Intent Interprets Scripture
Where in Isaiah can we see any intent to speak about creation?
The Clear Interprets the Obscure
What does the Bible say of creation? In Gen 1 we read "In the beginning God created the heavens and the earth" and then we have details of what happened each day, the days being identified by number, the first to the sixth.
Gen 2 starts "And so the heavens and the earth were completed, and all their heavenly lights. By the seventh day God completed His work which He had done".
Ex 20:11 says "For in six days the Lord made the heavens and the earth, the sea and everything that is in them, and He rested on the seventh day".
Ex 31:17 says "in six days the Lord made heaven and earth, but on the seventh day He ceased from labor, and was refreshed."
Four times Scripture speaks of the creation of heaven and earth.
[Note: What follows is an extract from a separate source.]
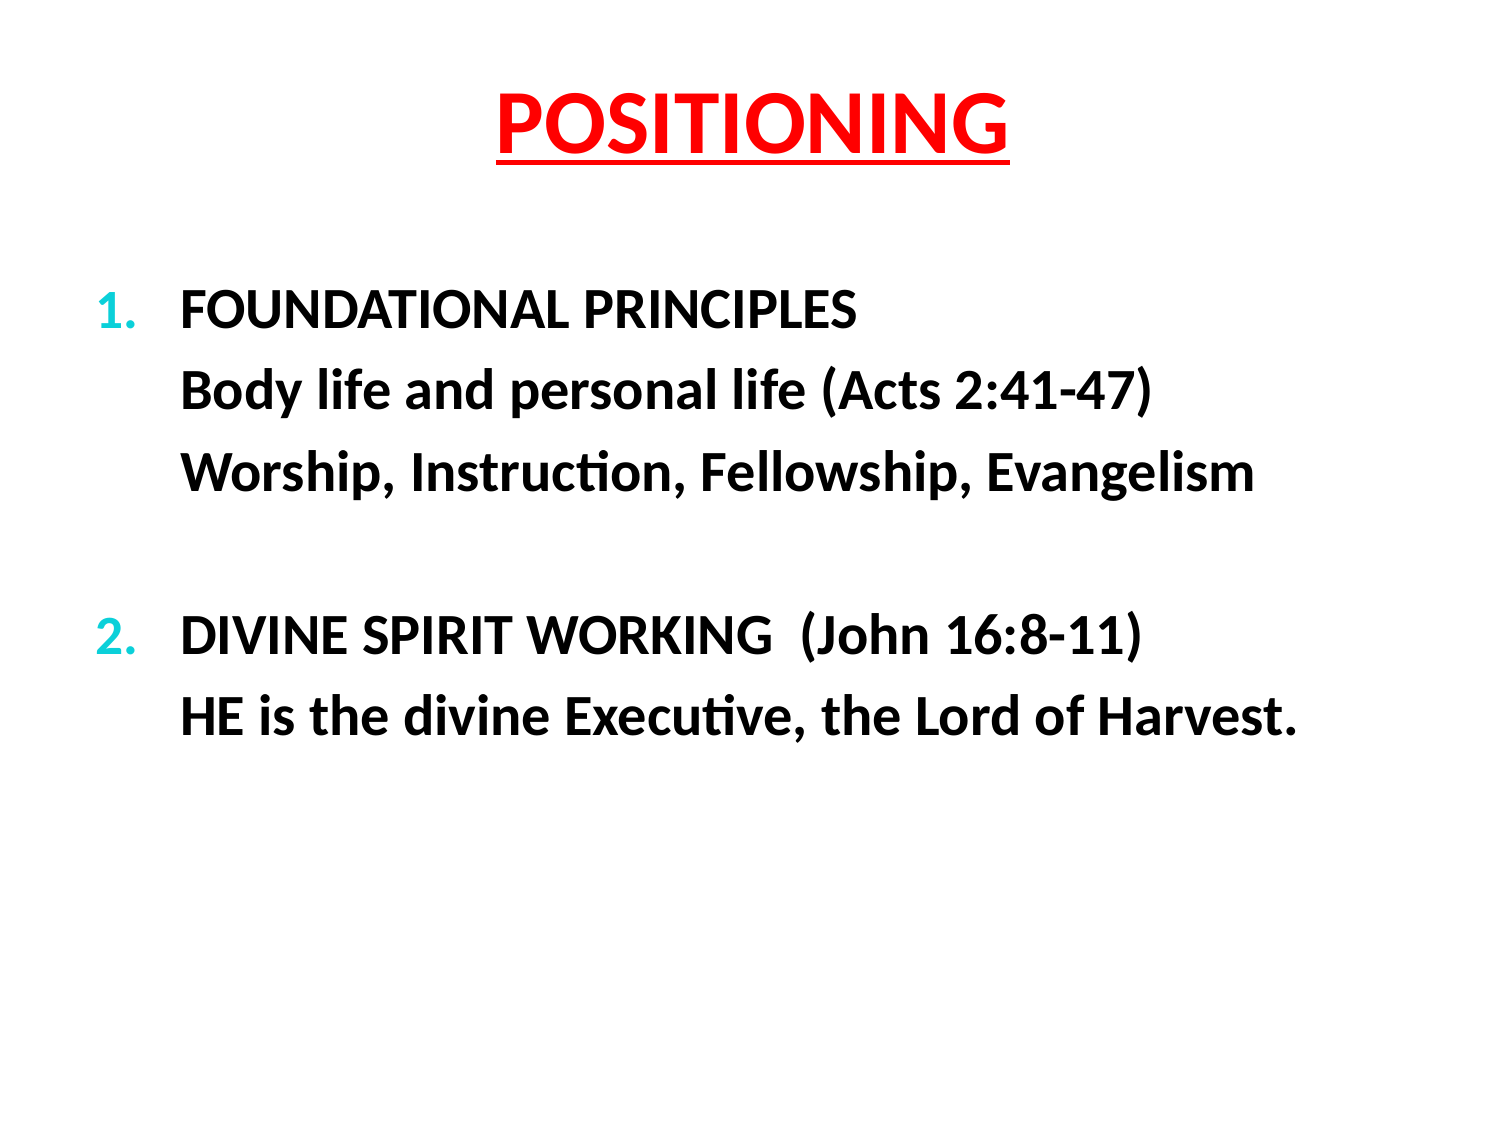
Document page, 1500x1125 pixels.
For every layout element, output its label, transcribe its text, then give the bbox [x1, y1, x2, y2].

title POSITIONING [78, 37, 1428, 172]
list FOUNDATIONAL PRINCIPLES Body life and personal life (Acts 2:41-47) Worship, Instruction, Fellowship, Evangelism DIVINE SPIRIT WORKING (John 16:8-11) HE is the divine Executive, the Lord of Harvest. [81, 262, 1431, 983]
In six days. Is that not clear?
These verses pass the Clarity, Context and Intent rule do they not?
You've emphasised from Isaiah "Who formed it to be inhabited", and that is what God did, did He not? Over a period of six days?
One image God uses a number of times is a potter making something from clay. The clay starts as a lump without form and is moulded over time into what the potter plans to make. Is this not similar? God starts by creating something described as without form (because He hasn't formed it yet), and void (because He hasn't created anything on it yet); and darkness (because he hasn't created light yet, though that is the first thing He does).